Is Spain your current residency? Were you domiciled in a U.S. state before? Are you an American? Lots of factors. As far as I know, you cannot simply have a mail forwarding service and claim residency in a particular state. You need to have established "ties" to the state. Unless you've severed domicile from the state you last lived, you may still have domicile there even though you have residence in Spain. I am not an attorney. Get expert advice on this to save you huge headaches in your estate planning 









Domicile vs Residence - Everything you need to know


Domicile and residence are often used interchangeably. In this article, we will walk you through everything about domicile vs residence.

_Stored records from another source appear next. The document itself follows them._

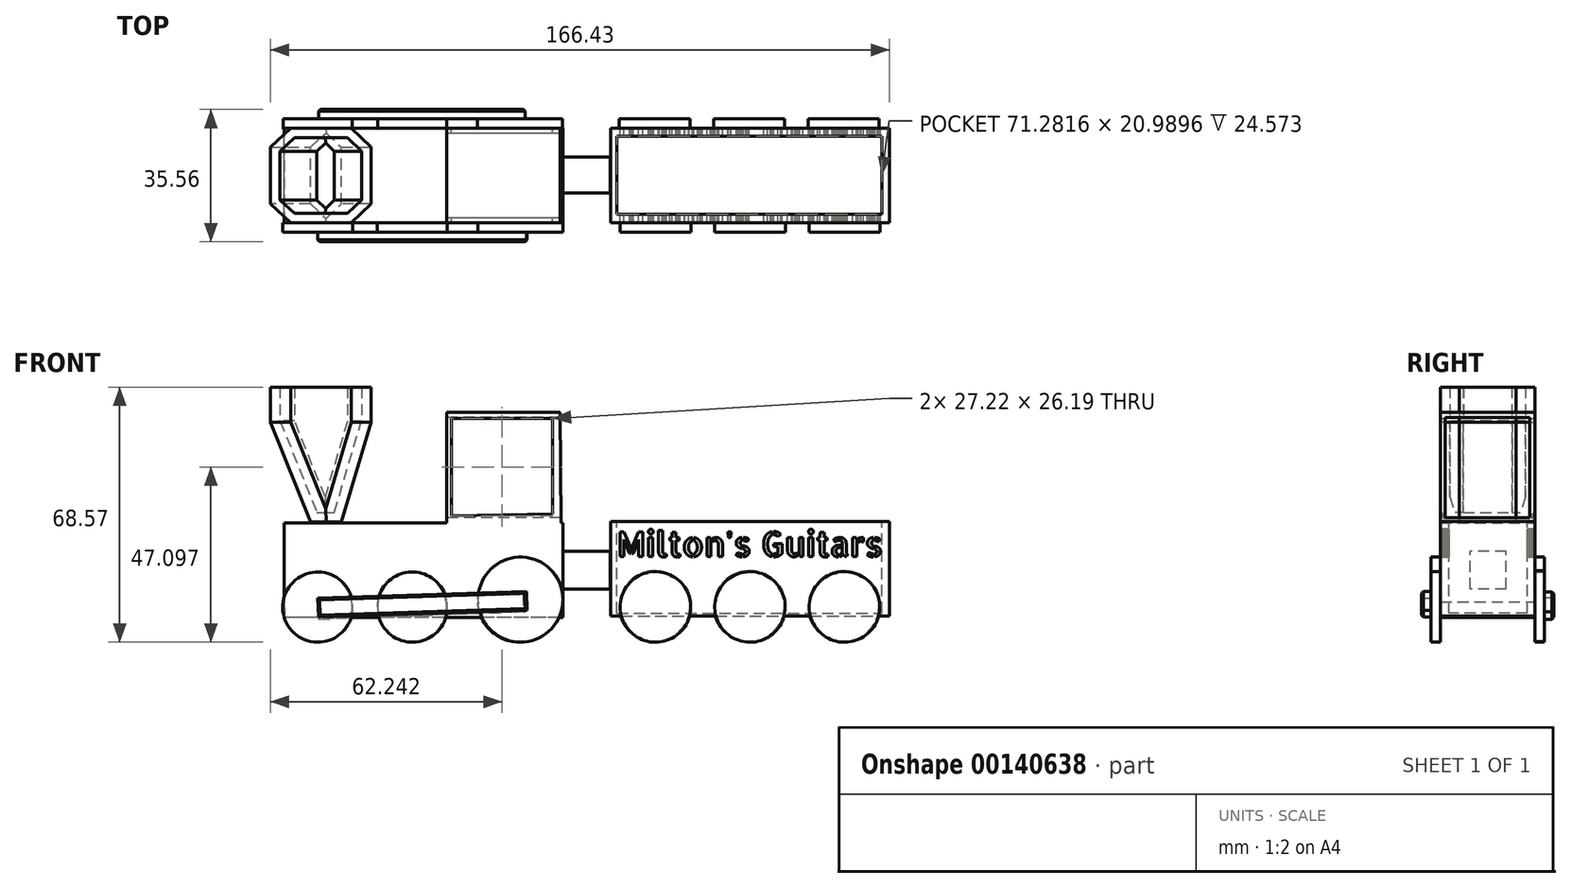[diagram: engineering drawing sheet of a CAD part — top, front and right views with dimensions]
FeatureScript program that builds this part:
annotation { "Feature Type Name" : "Feature", "Feature Type Description" : "" }
export const myFeature = defineFeature(function(context is Context, id is Id, definition is map)
    precondition{}
    {
        {
            var Q0;
            Q0=qCreatedBy(makeId("Front.planeOp"),FACE);
            var sketch = newSketch(context, id + "F0", { "sketchPlane" : qUnion([Q0])});
            skLineSegment(sketch, "E0", {"start": v(-53.46, 2.41) * mm, "end": v(-53.46, -18.78) * mm});
            skLineSegment(sketch, "E1", {"start": v(-53.46, 2.41) * mm, "end": v(21.46, 2.41) * mm});
            skLineSegment(sketch, "E2", {"start": v(21.46, 2.41) * mm, "end": v(21.46, -22.99) * mm});
            skLineSegment(sketch, "E3", {"start": v(21.46, -22.99) * mm, "end": v(-53.28, -22.99) * mm});
            skLineSegment(sketch, "E4", {"start": v(-53.46, -18.78) * mm, "end": v(-53.28, -22.99) * mm});
            skSolve(sketch);
        }
        {
            var Q0;
            Q0 = qSketchRegion(id + "F0", true);
            extrude(context, id + "F1", {"entities" : qUnion([Q0]), "depth" : 25.4 * mm});
        }
        {
            var Q0;
            Q0=qCreatedBy(makeId("Front.planeOp"),FACE);
            var sketch = newSketch(context, id + "F2", { "sketchPlane" : qUnion([Q0])});
            skLineSegment(sketch, "E5", {"start": v(-46.34, 2.7) * mm, "end": v(-57.15, 29.51) * mm});
            skLineSegment(sketch, "E6", {"start": v(-57.15, 29.51) * mm, "end": v(-30.13, 29.51) * mm});
            skLineSegment(sketch, "E7", {"start": v(-30.13, 29.51) * mm, "end": v(-38.03, 2.7) * mm});
            skLineSegment(sketch, "E8", {"start": v(-46.34, 2.7) * mm, "end": v(-38.03, 2.7) * mm});
            skSolve(sketch);
        }
        {
            var Q0;
            Q0=makeQuery(id+"F2.imprint","IMPRINT",FACE,{"disambiguationData":[TD([[makeQuery(id+"F2.imprint","IMPRINT",EDGE,{"derivedFrom":sQuery(id+"F2.wireOp",EDGE,"E5")}),-1.0]])]});
            extrude(context, id + "F3", {"entities" : qUnion([Q0]), "depth" : 25.4 * mm});
        }
        {
            var Q0;
            Q0=makeQuery(id+"F3.opExtrude","CAP_EDGE",EDGE,{"disambiguationData":[OSD([sQuery(id+"F2.wireOp",EDGE,"E7")])],"isStart":false});
            chamfer(context, id + "F4", {"entities" : qUnion([Q0]), "width" : 5.08 * mm, "tangentPropagation" : true});
        }
        {
            var Q0;
            Q0=makeQuery(id+"F3.opExtrude","CAP_EDGE",EDGE,{"disambiguationData":[OSD([sQuery(id+"F2.wireOp",EDGE,"E5")])],"isStart":false});
            chamfer(context, id + "F5", {"entities" : qUnion([Q0]), "width" : 5.08 * mm, "tangentPropagation" : true});
        }
        {
            var Q0;
            Q0=makeQuery(id+"F3.opExtrude","CAP_EDGE",EDGE,{"disambiguationData":[OSD([sQuery(id+"F2.wireOp",EDGE,"E5")])],"isStart":true});
            chamfer(context, id + "F6", {"entities" : qUnion([Q0]), "width" : 5.08 * mm, "tangentPropagation" : true});
        }
        {
            var Q0;
            Q0=makeQuery(id+"F3.opExtrude","CAP_EDGE",EDGE,{"disambiguationData":[OSD([sQuery(id+"F2.wireOp",EDGE,"E7")])],"isStart":true});
            chamfer(context, id + "F7", {"entities" : qUnion([Q0]), "width" : 5.08 * mm, "tangentPropagation" : true});
        }
        {
            var Q0;
            Q0=makeQuery(id+"F3.opExtrude","SWEPT_FACE",FACE,{"disambiguationData":[OSD([sQuery(id+"F2.wireOp",EDGE,"E6")])]});
            extrude(context, id + "F8", {"entities" : qUnion([Q0]), "operationType" : NewBodyOperationType.ADD, "depth" : 9.42 * mm});
        }
        {
            var Q0;
            Q0=makeQuery(id+"F8.opExtrude","CAP_FACE",FACE,{"disambiguationData":[OSD([sQuery(id+"F2.wireOp",EDGE,"E6")])],"isStart":false});
            shell(context, id + "F9", {"entities" : qUnion([Q0]), "thickness" : 2.54 * mm});
        }
        {
            var Q0;
            Q0=qCreatedBy(makeId("Front.planeOp"),FACE);
            var sketch = newSketch(context, id + "F10", { "sketchPlane" : qUnion([Q0])});
            skLineSegment(sketch, "E9", {"start": v(20.95, 1.72) * mm, "end": v(-9.73, 1.72) * mm});
            skLineSegment(sketch, "E10", {"start": v(-9.73, 1.72) * mm, "end": v(-9.73, 32.2) * mm});
            skLineSegment(sketch, "E11", {"start": v(-9.73, 32.2) * mm, "end": v(20.75, 32.2) * mm});
            skLineSegment(sketch, "E12", {"start": v(20.75, 32.2) * mm, "end": v(20.95, 1.72) * mm});
            skSolve(sketch);
        }
        {
            var Q0;
            Q0=makeQuery(id+"F10.imprint","IMPRINT",FACE,{"disambiguationData":[TD([[makeQuery(id+"F10.imprint","IMPRINT",EDGE,{"derivedFrom":sQuery(id+"F10.wireOp",EDGE,"E9")}),-1.0]])]});
            extrude(context, id + "F11", {"entities" : qUnion([Q0]), "operationType" : NewBodyOperationType.ADD, "depth" : 25.4 * mm});
        }
        {
            var Q0;
            Q0=qCreatedBy(makeId("Front.planeOp"),FACE);
            var sketch = newSketch(context, id + "F12", { "sketchPlane" : qUnion([Q0])});
            skLineSegment(sketch, "E13", {"start": v(-8.52, 30.55) * mm, "end": v(-8.52, 4.36) * mm});
            skLineSegment(sketch, "E14", {"start": v(-8.52, 30.55) * mm, "end": v(18.7, 30.55) * mm});
            skLineSegment(sketch, "E15", {"start": v(18.7, 30.55) * mm, "end": v(18.7, 4.78) * mm});
            skLineSegment(sketch, "E16", {"start": v(-8.52, 4.36) * mm, "end": v(18.7, 4.78) * mm});
            skSolve(sketch);
        }
        {
            var Q0;
            Q0=makeQuery(id+"F12.imprint","IMPRINT",FACE,{"disambiguationData":[TD([[makeQuery(id+"F12.imprint","IMPRINT",EDGE,{"derivedFrom":sQuery(id+"F12.wireOp",EDGE,"E13")}),1.0]])]});
            extrude(context, id + "F13", {"entities" : qUnion([Q0]), "operationType" : NewBodyOperationType.REMOVE, "depth" : 30.08 * mm});
        }
        {
            var Q0;
            Q0=makeQuery(id+"F11.opExtrude","SWEPT_FACE",FACE,{"disambiguationData":[OSD([sQuery(id+"F10.wireOp",EDGE,"E10")])]});
            var sketch = newSketch(context, id + "F14", { "sketchPlane" : qUnion([Q0])});
            skLineSegment(sketch, "E17.bottom", {"start": v(1.33, 30.72) * mm, "end": v(24.06, 30.72) * mm});
            skLineSegment(sketch, "E17.top", {"start": v(1.33, 3.83) * mm, "end": v(24.06, 3.83) * mm});
            skLineSegment(sketch, "E17.left", {"start": v(1.33, 30.72) * mm, "end": v(1.33, 3.83) * mm});
            skLineSegment(sketch, "E17.right", {"start": v(24.06, 30.72) * mm, "end": v(24.06, 3.83) * mm});
            skSolve(sketch);
        }
        {
            var Q0;
            Q0=makeQuery(id+"F14.imprint","IMPRINT",FACE,{"disambiguationData":[TD([[makeQuery(id+"F14.imprint","IMPRINT",EDGE,{"derivedFrom":sQuery(id+"F14.wireOp",EDGE,"E17.bottom")}),-1.0]])]});
            extrude(context, id + "F15", {"entities" : qUnion([Q0]), "operationType" : NewBodyOperationType.REMOVE, "oppositeDirection" : true, "depth" : 34.25 * mm});
        }
        {
            var Q0;
            Q0=qCreatedBy(makeId("Front.planeOp"),FACE);
            var sketch = newSketch(context, id + "F16", { "sketchPlane" : qUnion([Q0])});
            skCircle(sketch, "E18", {"center": v(-44.45, -20.2) * mm, "radius": 9.3 * mm});
            skCircle(sketch, "E19.1.0.0", {"center": v(-19.05, -20.2) * mm, "radius": 9.3 * mm});
            skLineSegment(sketch, "E19.direction1", {"start": v(-44.45, -20.2) * mm, "end": v(-19.05, -20.2) * mm, "construction": true});
            skCircle(sketch, "E20", {"center": v(9.9, -18.18) * mm, "radius": 11.43 * mm});
            skSolve(sketch);
        }
        {
            var Q0;
            Q0=makeQuery(id+"F16.imprint","IMPRINT",FACE,{"disambiguationData":[TD([[makeQuery(id+"F16.imprint","IMPRINT",EDGE,{"derivedFrom":sQuery(id+"F16.wireOp",EDGE,"E19.1.0.0")}),1.0]])]});
            var Q1;
            Q1=sQuery(id+"F16.wireOp",EDGE,"E19.1.0.0");
            extrude(context, id + "F17", {"entities" : qUnion([Q0]), "surfaceEntities" : qUnion([Q1]), "oppositeDirection" : true, "depth" : 2.54 * mm});
        }
        {
            var Q0;
            Q0 = qSketchRegion(id + "F16", true);
            extrude(context, id + "F18", {"entities" : qUnion([Q0]), "oppositeDirection" : true, "depth" : 2.54 * mm});
        }
        {
            var Q0;
            Q0=makeQuery(id+"F11.boolean.opBoolean","MERGE",FACE,{"derivedFrom":[makeQuery(id+"F1.opExtrude","CAP_FACE",FACE,{"disambiguationData":[OSD([sQuery(id+"F0.wireOp",EDGE,"E0"),sQuery(id+"F0.wireOp",EDGE,"E1"),sQuery(id+"F0.wireOp",EDGE,"E2"),sQuery(id+"F0.wireOp",EDGE,"E3"),sQuery(id+"F0.wireOp",EDGE,"E4")])],"isStart":false}),makeQuery(id+"F11.opExtrude","CAP_FACE",FACE,{"disambiguationData":[OSD([sQuery(id+"F10.wireOp",EDGE,"E9"),sQuery(id+"F10.wireOp",EDGE,"E10"),sQuery(id+"F10.wireOp",EDGE,"E11"),sQuery(id+"F10.wireOp",EDGE,"E12")])],"isStart":false})]});
            var sketch = newSketch(context, id + "F19", { "sketchPlane" : qUnion([Q0])});
            skCircle(sketch, "E21", {"center": v(10.1, -18.18) * mm, "radius": 11.43 * mm});
            skCircle(sketch, "E22", {"center": v(-19, -20.2) * mm, "radius": 9.42 * mm});
            skCircle(sketch, "E23.1.0.0", {"center": v(-44.4, -20.2) * mm, "radius": 9.42 * mm});
            skLineSegment(sketch, "E23.direction1", {"start": v(-19, -20.2) * mm, "end": v(-44.4, -20.2) * mm, "construction": true});
            skSolve(sketch);
        }
        {
            var Q0;
            Q0 = qSketchRegion(id + "F19", true);
            extrude(context, id + "F20", {"entities" : qUnion([Q0]), "operationType" : NewBodyOperationType.ADD, "depth" : 2.54 * mm});
        }
        {
            var Q0;
            Q0=makeQuery(id+"F1.opExtrude","SWEPT_FACE",FACE,{"disambiguationData":[OSD([sQuery(id+"F0.wireOp",EDGE,"E2")])]});
            var sketch = newSketch(context, id + "F21", { "sketchPlane" : qUnion([Q0])});
            skLineSegment(sketch, "E24.bottom", {"start": v(-7.68, -15.36) * mm, "end": v(-17.38, -15.36) * mm});
            skLineSegment(sketch, "E24.top", {"start": v(-7.68, -5.22) * mm, "end": v(-17.38, -5.22) * mm});
            skLineSegment(sketch, "E24.left", {"start": v(-7.68, -15.36) * mm, "end": v(-7.68, -5.22) * mm});
            skLineSegment(sketch, "E24.right", {"start": v(-17.38, -15.36) * mm, "end": v(-17.38, -5.22) * mm});
            skPoint(sketch, "E24.middle", {"position": v(-12.53, -10.29) * mm});
            skPoint(sketch, "E24.middle.positionSnap0", {"position": v(0, -10.29) * mm});
            skPoint(sketch, "E24.centerSnap0", {"position": v(0, -10.29) * mm});
            skSolve(sketch);
        }
        {
            var Q0;
            Q0=makeQuery(id+"F21.imprint","IMPRINT",FACE,{"disambiguationData":[TD([[makeQuery(id+"F21.imprint","IMPRINT",EDGE,{"derivedFrom":sQuery(id+"F21.wireOp",EDGE,"E24.bottom")}),-1.0]])]});
            extrude(context, id + "F22", {"entities" : qUnion([Q0]), "operationType" : NewBodyOperationType.ADD, "depth" : 12.7 * mm});
        }
        {
            var Q0;
            Q0=qCreatedBy(makeId("Front.planeOp"),FACE);
            var sketch = newSketch(context, id + "F23", { "sketchPlane" : qUnion([Q0])});
            skLineSegment(sketch, "E25.bottom", {"start": v(34.35, 2.74) * mm, "end": v(109.28, 2.74) * mm});
            skLineSegment(sketch, "E25.top", {"start": v(34.35, -22.66) * mm, "end": v(109.28, -22.66) * mm});
            skLineSegment(sketch, "E25.left", {"start": v(34.35, 2.74) * mm, "end": v(34.35, -22.66) * mm});
            skLineSegment(sketch, "E25.right", {"start": v(109.28, 2.74) * mm, "end": v(109.28, -22.66) * mm});
            skText(sketch, "E26", { "text": "Milton\'s Guitars", "fontName": "AllertaStencil-Regular.ttf"});
            const initialGuessF23  = {"E26": [0.03597, -0.00665, 1, 0, 0.00665]};
            skSetInitialGuess(sketch, initialGuessF23);
            skSolve(sketch);
        }
        {
            var Q0;
            Q0=makeQuery(id+"F23.imprint","IMPRINT",FACE,{"disambiguationData":[TD([[makeQuery(id+"F23.imprint","IMPRINT",EDGE,{"derivedFrom":sQuery(id+"F23.wireOp",EDGE,"E25.bottom")}),-1.0]])]});
            extrude(context, id + "F24", {"entities" : qUnion([Q0]), "depth" : 25.4 * mm});
        }
        {
            var Q0;
            Q0=makeQuery(id+"F24.opExtrude","CAP_FACE",FACE,{"disambiguationData":[OSD([sQuery(id+"F23.wireOp",EDGE,"E25.bottom"),sQuery(id+"F23.wireOp",EDGE,"E25.top"),sQuery(id+"F23.wireOp",EDGE,"E25.left"),sQuery(id+"F23.wireOp",EDGE,"E25.right")])],"isStart":false});
            var sketch = newSketch(context, id + "F25", { "sketchPlane" : qUnion([Q0])});
            skCircle(sketch, "E27", {"center": v(46.36, -20.16) * mm, "radius": 9.48 * mm});
            skCircle(sketch, "E28.1.0.0", {"center": v(71.76, -20.16) * mm, "radius": 9.48 * mm});
            skCircle(sketch, "E28.2.0.0", {"center": v(97.16, -20.16) * mm, "radius": 9.48 * mm});
            skLineSegment(sketch, "E28.direction1", {"start": v(46.36, -20.16) * mm, "end": v(71.76, -20.16) * mm, "construction": true});
            skSolve(sketch);
        }
        {
            var Q0;
            Q0 = qSketchRegion(id + "F25", true);
            extrude(context, id + "F26", {"entities" : qUnion([Q0]), "operationType" : NewBodyOperationType.ADD, "depth" : 2.54 * mm});
        }
        {
            var Q0;
            Q0=makeQuery(id+"F24.opExtrude","CAP_FACE",FACE,{"disambiguationData":[OSD([sQuery(id+"F23.wireOp",EDGE,"E25.bottom"),sQuery(id+"F23.wireOp",EDGE,"E25.top"),sQuery(id+"F23.wireOp",EDGE,"E25.left"),sQuery(id+"F23.wireOp",EDGE,"E25.right")])],"isStart":true});
            var sketch = newSketch(context, id + "F27", { "sketchPlane" : qUnion([Q0])});
            skCircle(sketch, "E29", {"center": v(-46.15, -19.95) * mm, "radius": 9.49 * mm});
            skCircle(sketch, "E30.1.0.0", {"center": v(-71.55, -19.95) * mm, "radius": 9.49 * mm});
            skCircle(sketch, "E30.2.0.0", {"center": v(-96.95, -19.95) * mm, "radius": 9.49 * mm});
            skLineSegment(sketch, "E30.direction1", {"start": v(-46.15, -19.95) * mm, "end": v(-71.55, -19.95) * mm, "construction": true});
            skSolve(sketch);
        }
        {
            var Q0;
            Q0 = qSketchRegion(id + "F27", true);
            extrude(context, id + "F28", {"entities" : qUnion([Q0]), "operationType" : NewBodyOperationType.ADD, "depth" : 2.54 * mm});
        }
        {
            var Q0;
            Q0=makeQuery(id+"F24.opExtrude","SWEPT_FACE",FACE,{"disambiguationData":[OSD([sQuery(id+"F23.wireOp",EDGE,"E25.bottom")])]});
            var sketch = newSketch(context, id + "F29", { "sketchPlane" : qUnion([Q0])});
            skLineSegment(sketch, "E31.bottom", {"start": v(35.97, -2.08) * mm, "end": v(107.25, -2.08) * mm});
            skLineSegment(sketch, "E31.top", {"start": v(35.97, -23.07) * mm, "end": v(107.25, -23.07) * mm});
            skLineSegment(sketch, "E31.left", {"start": v(35.97, -2.08) * mm, "end": v(35.97, -23.07) * mm});
            skLineSegment(sketch, "E31.right", {"start": v(107.25, -2.08) * mm, "end": v(107.25, -23.07) * mm});
            skSolve(sketch);
        }
        {
            var Q0;
            Q0=makeQuery(id+"F29.imprint","IMPRINT",FACE,{"disambiguationData":[TD([[makeQuery(id+"F29.imprint","IMPRINT",EDGE,{"derivedFrom":sQuery(id+"F29.wireOp",EDGE,"E31.bottom")}),-1.0]])]});
            extrude(context, id + "F30", {"entities" : qUnion([Q0]), "operationType" : NewBodyOperationType.REMOVE, "oppositeDirection" : true, "depth" : 24.57 * mm});
        }
        {
            var Q0;
            Q0=makeQuery(id+"F20.opExtrude","CAP_FACE",FACE,{"disambiguationData":[OSD([sQuery(id+"F19.wireOp",EDGE,"E23.1.0.0")])],"isStart":false});
            var sketch = newSketch(context, id + "F31", { "sketchPlane" : qUnion([Q0])});
            skLineSegment(sketch, "E32", {"start": v(-44.4, -17.76) * mm, "end": v(-44.23, -22.83) * mm});
            skLineSegment(sketch, "E33", {"start": v(-44.4, -17.76) * mm, "end": v(11.65, -16) * mm});
            skLineSegment(sketch, "E34", {"start": v(-44.23, -22.83) * mm, "end": v(11.87, -21.08) * mm});
            skLineSegment(sketch, "E35", {"start": v(11.65, -16) * mm, "end": v(11.87, -21.08) * mm});
            skSolve(sketch);
        }
        {
            var Q0;
            Q0 = qSketchRegion(id + "F31", true);
            extrude(context, id + "F32", {"entities" : qUnion([Q0]), "operationType" : NewBodyOperationType.ADD, "depth" : 2.54 * mm});
        }
        {
            var Q0;
            Q0=makeQuery(id+"F32.opExtrude","CAP_EDGE",EDGE,{"disambiguationData":[OSD([sQuery(id+"F31.wireOp",EDGE,"E33")])],"isStart":false});
            chamfer(context, id + "F33", {"entities" : qUnion([Q0]), "width" : 0.5 * mm, "tangentPropagation" : true});
        }
        {
            var Q0;
            Q0=makeQuery(id+"F32.opExtrude","CAP_EDGE",EDGE,{"disambiguationData":[OSD([sQuery(id+"F31.wireOp",EDGE,"E34")])],"isStart":false});
            chamfer(context, id + "F34", {"entities" : qUnion([Q0]), "width" : 0.5 * mm, "tangentPropagation" : true});
        }
        {
            var Q0;
            Q0=makeQuery(id+"F32.opExtrude","CAP_EDGE",EDGE,{"disambiguationData":[OSD([sQuery(id+"F31.wireOp",EDGE,"E32")])],"isStart":false});
            var Q1;
            Q1=makeQuery(id+"F32.opExtrude","CAP_EDGE",EDGE,{"disambiguationData":[OSD([sQuery(id+"F31.wireOp",EDGE,"E35")])],"isStart":false});
            chamfer(context, id + "F35", {"entities" : qUnion([Q0, Q1]), "width" : 0.5 * mm, "tangentPropagation" : true});
        }
        {
            var Q0;
            Q0=makeQuery(id+"F17.opExtrude","CAP_FACE",FACE,{"disambiguationData":[OSD([sQuery(id+"F16.wireOp",EDGE,"E19.1.0.0")])],"isStart":false});
            var sketch = newSketch(context, id + "F36", { "sketchPlane" : qUnion([Q0])});
            skLineSegment(sketch, "E36", {"start": v(-11.39, -16.16) * mm, "end": v(-11.39, -21.42) * mm});
            skLineSegment(sketch, "E37", {"start": v(-11.39, -21.42) * mm, "end": v(44.18, -23.44) * mm});
            skLineSegment(sketch, "E38", {"start": v(44.18, -23.44) * mm, "end": v(44.18, -17.78) * mm});
            skLineSegment(sketch, "E39", {"start": v(44.18, -17.78) * mm, "end": v(-11.39, -16.16) * mm});
            skSolve(sketch);
        }
        {
            var Q0;
            Q0 = qSketchRegion(id + "F36", true);
            extrude(context, id + "F37", {"entities" : qUnion([Q0]), "depth" : 2.54 * mm});
        }
        {
            var Q0;
            Q0=makeQuery(id+"F37.opExtrude","CAP_EDGE",EDGE,{"disambiguationData":[OSD([sQuery(id+"F36.wireOp",EDGE,"E39")])],"isStart":false});
            var Q1;
            Q1=makeQuery(id+"F37.opExtrude","CAP_EDGE",EDGE,{"disambiguationData":[OSD([sQuery(id+"F36.wireOp",EDGE,"E38")])],"isStart":false});
            var Q2;
            Q2=makeQuery(id+"F37.opExtrude","CAP_EDGE",EDGE,{"disambiguationData":[OSD([sQuery(id+"F36.wireOp",EDGE,"E37")])],"isStart":false});
            var Q3;
            Q3=makeQuery(id+"F37.opExtrude","CAP_EDGE",EDGE,{"disambiguationData":[OSD([sQuery(id+"F36.wireOp",EDGE,"E36")])],"isStart":false});
            chamfer(context, id + "F38", {"entities" : qUnion([Q0, Q1, Q2, Q3]), "width" : 0.5 * mm, "tangentPropagation" : true});
        }
    });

www.globalcitizensolutions.com


----------



## Spanish Expat

country roads said:


> Is Spain your current residency? Were you domiciled in a U.S. state before? Are you an American? Lots of factors. As far as I know, you cannot simply have a mail forwarding service and claim residency in a particular state. You need to have established "ties" to the state. Unless you've severed domicile from the state you last lived, you may still have domicile there even though you have residence in Spain. I am not an attorney. Get expert advice on this to save you huge headaches in your estate planning
> 
> 
> 
> 
> 
> 
> 
> 
> 
> Domicile vs Residence - Everything you need to know
> 
> 
> Domicile and residence are often used interchangeably. In this article, we will walk you through everything about domicile vs residence.
> 
> 
> 
> 
> www.globalcitizensolutions.com


Is Spain my current residency: Yes

Were you domiciled in a U.S. state before? Yes, in California until 1994. At present, only California "indicia" are voting registration and occasional, brief return visit for vacation

Are you an American? Yes, US citizen with dual nationality (also naturalized Spanish citizen).


----------



## Bevdeforges

You may want to take a look at the ACA (American Citizens Abroad) info on wills for those living overseas: Estate Planning for US Citizens Living Overseas - 09-20-2017 : American Citizens Abroad, Inc. contact: Leanne Fryer Broyles, Esq. of Frost & Associates, LLC in Washington, DC


----------



## Chrissippus

Are you sure that you need a US will? Do you have assets in the US other than bank or brokerage Transfer-on-Death accounts? TOD accounts do not go through probate and controlled by your designation of beneficiaries, not by any will.

The oft-repeated claim that "everyone needs a will" is not true.


----------